On March 2, Ellie Hisama delivered the latest installment of IRWGS “Feminist to the Core” with her presentation on teaching Music Humanities. Hisama is Professor of Music as well as Director of Graduate Studies at IRWGS.

Hisama opened by suggesting how feminist critique compliments the goals of Music Humanities. If Music Hum aims to teach students how to practice “critical listening,” then feminist questions and provocations can expand and refine our sense of what it means to listen critically and actively. One way to do this is to consider how the choices made by the syllabus—what works to include and which to exclude—shape our understanding of the history of Western music, specifically with regard to the criteria which establishes a composer as worthy as representing a coordinate on the timeline of music history.
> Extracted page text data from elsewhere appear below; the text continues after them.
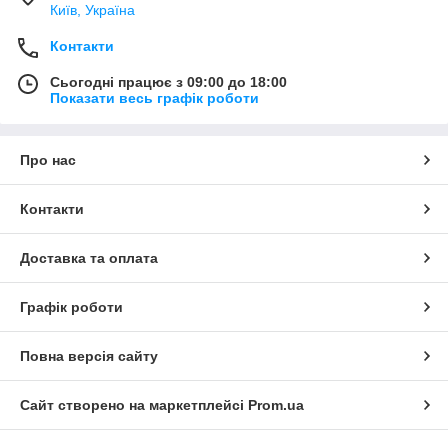
Київ, Україна
Контакти
Сьогодні працює з 09:00 до 18:00
Показати весь графік роботи
Про нас
Контакти
Доставка та оплата
Графік роботи
Повна версія сайту
Сайт створено на маркетплейсі
Prom.ua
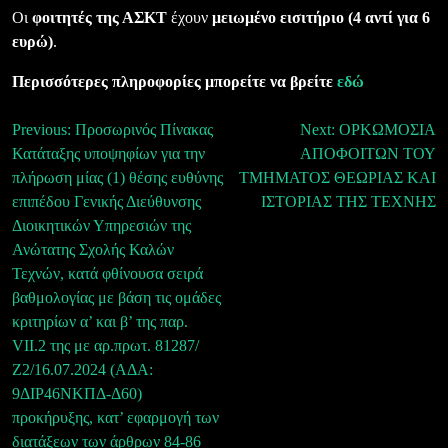
Οι
φοιτητές της ΑΣΚΤ
έχουν
μειωμένο εισιτήριο (4 αντί για 6
ευρώ)
.
Περισσότερες πληροφορίες μπορείτε να βρείτε
εδώ
Πλοήγηση
Previous:
Προσωρινός Πίνακας
Next:
ΟΡΚΩΜΟΣΙΑ
Κατάταξης υποψηφίων για την
ΑΠΟΦΟΙΤΩΝ ΤΟΥ
άρθρων
πλήρωση μίας (1) θέσης ευθύνης
ΤΜΗΜΑΤΟΣ ΘΕΩΡΙΑΣ ΚΑΙ
επιπέδου Γενικής Διεύθυνσης
ΙΣΤΟΡΙΑΣ ΤΗΣ ΤΕΧΝΗΣ
Διοικητικών Υπηρεσιών της
Ανώτατης Σχολής Καλών
Τεχνών, κατά φθίνουσα σειρά
βαθμολογίας με βάση τις ομάδες
κριτηρίων α’ και β’ της παρ.
VII.2 της με αρ.πρωτ. 81287/
Ζ2/16.07.2024 (ΑΔΑ:
9ΔΙΡ46ΝΚΠΔ-Δ60)
προκήρυξης, κατ’ εφαρμογή των
διατάξεων των άρθρων 84-86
The first composer Hisama discussed was Franz Schubert (1797-1828), who already ranks among Music Hum’s required composers. Hisama singled out Schubert’s “Heidenröslein,” a lieder (or song) which sets Johann Wolfgang von Goethe’s poem “Rose on the Heath” to music. Unlike the later works Hisama introduced, “Heidenröslein” has had a formidable place in music education: it is often used to teach ear training and is common in recitals. Yet, for Hisama, a feminist teaching of this song wouldn’t consider Schubert’s music in isolation from the words of Goethe’s poem, which details a coercive and violent encounter between a little boy and a beautiful rose which attempts to resist the boy’s plucking. How might recent discussions of campus sexual assault prompt us to listen to this song differently?
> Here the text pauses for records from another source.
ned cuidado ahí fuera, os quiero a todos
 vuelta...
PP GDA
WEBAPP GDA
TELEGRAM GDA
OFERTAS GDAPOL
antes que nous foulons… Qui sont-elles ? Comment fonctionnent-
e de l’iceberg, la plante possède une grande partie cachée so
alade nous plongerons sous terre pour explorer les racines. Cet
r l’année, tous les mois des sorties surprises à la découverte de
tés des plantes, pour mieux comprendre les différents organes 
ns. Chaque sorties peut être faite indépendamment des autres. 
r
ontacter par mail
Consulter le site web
A specialist in 20th century American music, Hisama then considered what two later composers, Julius Eastman and Ruth Crawford Seeger, would add to the Music Hum syllabus. Absent from both music history at large as well as histories of black and African-American music, Julius Eastman (1940-1990) was nonetheless a central figure in the downtown New York experimental music scene in the 1970s. Eastman provides us with the opportunity to consider the relation between form and personhood as a black gay man: he saw his controversial, improvised music—unapologetically given titles like “Gay Guerilla”—as a vehicle for self-understanding, writing that “it’s through art that I can search for the self.”

Hisama then turned to the case of Ruth Crawford Seeger (1901-1953), whose career allows us to reevaluate the gendering of American musical modernism and our designation of what musical genres fit under the banner of “modernist.” Hisama’s point of departure was the shape of Seeger’s career. A composer of incredibly “forward looking” modernist pieces in the 20s and 30s, Seeger retired from composition after having a family but continued to collect and arrange folk music. In what ways, then, can we consider arrangement an act of composition, Seeger’s later career as arranger of folk music thus seen as an extension of her earlier work as a modernist composer? And what place does folk and traditional music have in making the canon of musical history, especially given how widely reproduced and circulated Seeger’s folk arrangements had?   

Hisama’s last example was hip-hop singer-songwriter Lauryn Hill. Hip hop pieces like Hill’s would enable students to analyze music in precise, technical ways without requiring them to know how to read music, given how hip hop’s emphasis on rhythm provokes us to think critically about how and why beats align with certain lyrics. Hip hop also opens up discussion of race, gender, sexuality, and the relation between art and power and to view “contributions [to musical history] beyond the canons of the greats.” In her concluding remarks, Hisama prompted us to reflect critically about what criteria govern who gets taught in the Core.  She also urged her audience to interrogate the division between popular and classical music, as well as to think about teaching the history of musical practices (such as 18th century opera divas or the circulation of Seeger’s folk arrangements) as key sites of feminist intervention into teaching Music Humanities.